Court Applies Comp Principles as Guidance to Reject Vicarious Liability for Employer
Wednesday, September 27, 2017 | 1203 | 0 | 0 min read
A California appellate court ruled that an employer could not be held vicariously liable for the alleged negligence of an employee in causing a fatal car accident, since the employee was not acting within the scope of his employment at the time of the collision.
Case: Morales-Simental v. Genentech, No. A145865, 09/22/2017, unpublished.
Facts: Early on the morning of Dec. 13, 2012, a vehicle operated by Vincent Inte Ong collided with a vehicle driven by Louis Deandre Gonzalez Jr. on the San Mateo Bridge. Marisol Morales was a passenger in Gonzalez’s vehicle and was killed in the collision.
During an interview at the scene of the accident, Ong told the police he was driving to a Genentech facility in South San Francisco to pick up some resumes for upcoming interviews. Ong worked for Genentech as a lead technician on the night shift and participated in the company’s hiring process.
He was not scheduled to work on the night of the accident and was using his personal vehicle when the accident occurred.
Procedural history: Morales’ family sued Ong, asserting that his negligence had caused her death. The family also sued Genentech, contending that the company was vicariously liable for Ong’s conduct.

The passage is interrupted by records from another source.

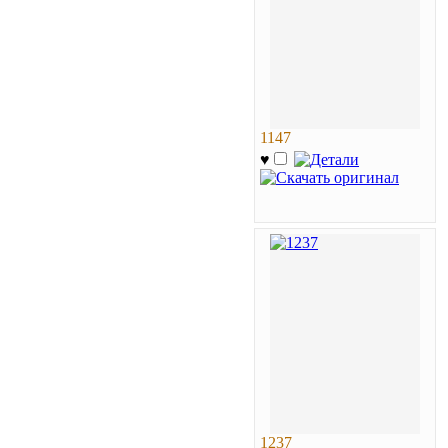
1147
♥
1237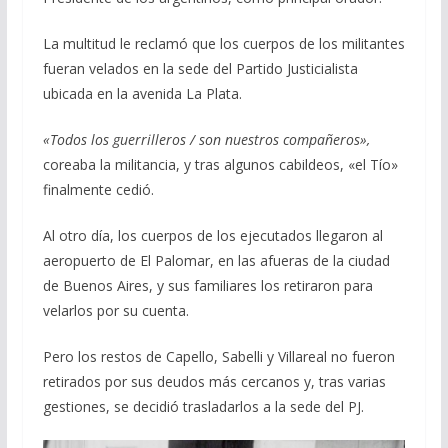
La multitud le reclamó que los cuerpos de los militantes
fueran velados en la sede del Partido Justicialista
ubicada en la avenida La Plata.
«Todos los guerrilleros / son nuestros compañeros»,
coreaba la militancia, y tras algunos cabildeos, «el Tío»
finalmente cedió.
Al otro día, los cuerpos de los ejecutados llegaron al
aeropuerto de El Palomar, en las afueras de la ciudad
de Buenos Aires, y sus familiares los retiraron para
velarlos por su cuenta.
Pero los restos de Capello, Sabelli y Villareal no fueron
retirados por sus deudos más cercanos y, tras varias
gestiones, se decidió trasladarlos a la sede del PJ.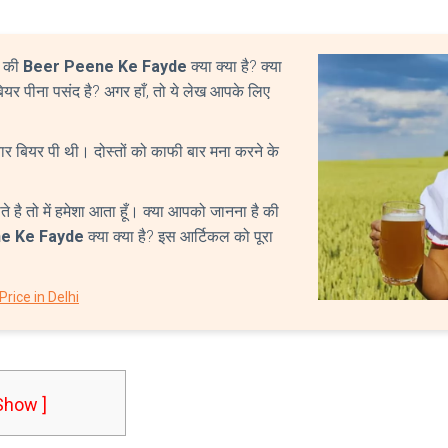
हु की
Beer Peene Ke Fayde
क्या क्या है? क्या
 बियर पीना पसंद है? अगर हाँ, तो ये लेख आपके लिए
बार बियर पी थी। दोस्तों को काफी बार मना करने के
े है तो में हमेशा आता हूँ। क्या आपको जानना है की
e Ke Fayde
क्या क्या है? इस आर्टिकल को पूरा
ice in Delhi
 Show ]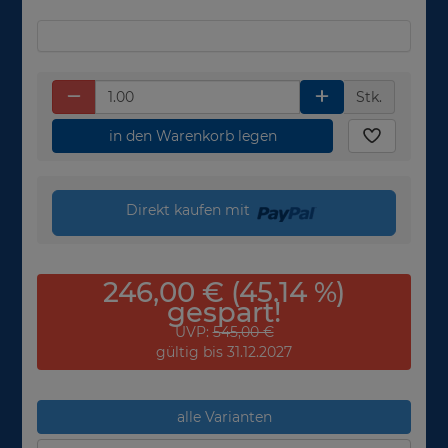
Stk.
in den Warenkorb legen
Direkt kaufen mit
246,00 € (45.14 %)
gespart!
UVP:
545,00 €
gültig bis 31.12.2027
alle Varianten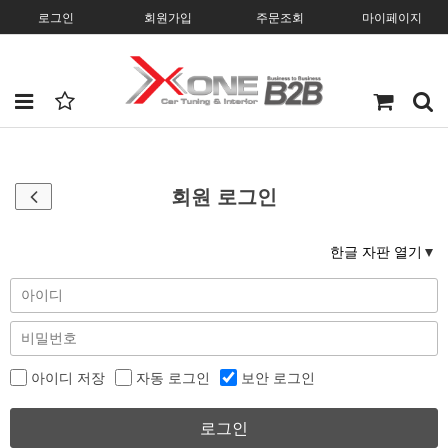
로그인
회원가입
주문조회
마이페이지
회원 로그인
한글 자판 열기
아이디 저장
자동 로그인
보안 로그인
로그인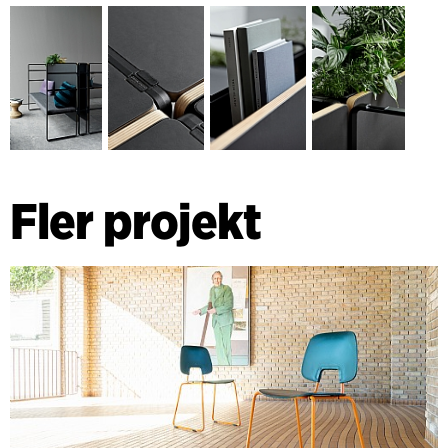
Kontoret är kunskapssamhällets verkstad, och verkstadens
krav på praktisk användarvänlighet har integrerats i
utformningen och uttrycket hos denna möbelserie, som är
både slitstark och raffinerad.
Fler projekt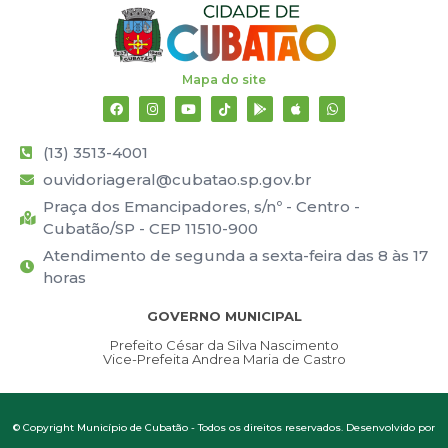
Mapa do site
(13) 3513-4001
ouvidoriageral@cubatao.sp.gov.br
Praça dos Emancipadores, s/nº - Centro -
Cubatão/SP - CEP 11510-900
Atendimento de segunda a sexta-feira das 8 às 17
horas
GOVERNO MUNICIPAL
Prefeito César da Silva Nascimento
Vice-Prefeita Andrea Maria de Castro
© Copyright Município de Cubatão - Todos os direitos reservados. Desenvolvido por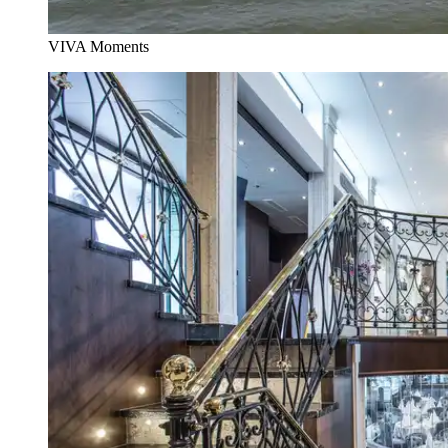
VIVA Moments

Genentech moved for summary judgment dismissing the family’s claim against it. An Alameda Superior Court judge granted the company’s motion.
Analysis: The Court of Appeal for the 1st District of California explained that an employer generally will be held vicariously liable for the tortious conduct of its employees within the scope of their employment.
But, the court said, California case law has recognized that an employee commuting to or from work is typically outside the scope of employment, and the employer is not liable for the employee's torts while traveling. This is known as the “going and coming rule.”
The court added that “special errand rule” is an exception to the going and coming rule, and it provides that an employee is within the scope of his employment while performing an errand either as part of his regular duties or at the specific order or request of his employer.
“Many court decisions on the going and coming and special errand rules include some discussion of workers' compensation law,” although workers’ compensation decisions construe the scope of employer liability more broadly than do tort cases, the court noted. The court acknowledged that workers’ compensation decisions “can be helpful in determining whether an employer should be vicariously liable,” even though they are not controlling precedent.
The court rejected the idea that Ong was on a special errand for Genentech on the night of the accident, as there was “no evidence that anyone from Genentech requested that Ong drive to Genentech in the dead of night.”
Even in workers' compensation cases, which embrace a more lenient standard for determining when an employee is on a special errand, an employee's decision to take work home or to drive to work at an unusual time does not bring the trip within the scope of employment, the court said.
While the evidence indicated that Ong had hiring responsibilities for the company, the court said that didn’t mean he “had the authority to order himself to perform a special errand for Genentech.”
If the court were to accept such a proposition, that would “expand the special errand rule to allow employees at various levels to request special errands of themselves on behalf of their employers, thereby stripping the employer of the ability to control when it will be liable for an employee's off-shift activities.”
The court went on to find that any credibility issues stemming from Ong's inconsistent testimony about why he was traveling to Genentech were not material to the resolution of the special errand issue. Even if it accepted the family’s assertion that Ong was driving to Genentech to pick up resumes for upcoming interviews, the court said, it could not conclude Ong was acting within the course of his employment at the time of his accident.
The court also said it saw no error in the trial judge’s evidentiary rulings.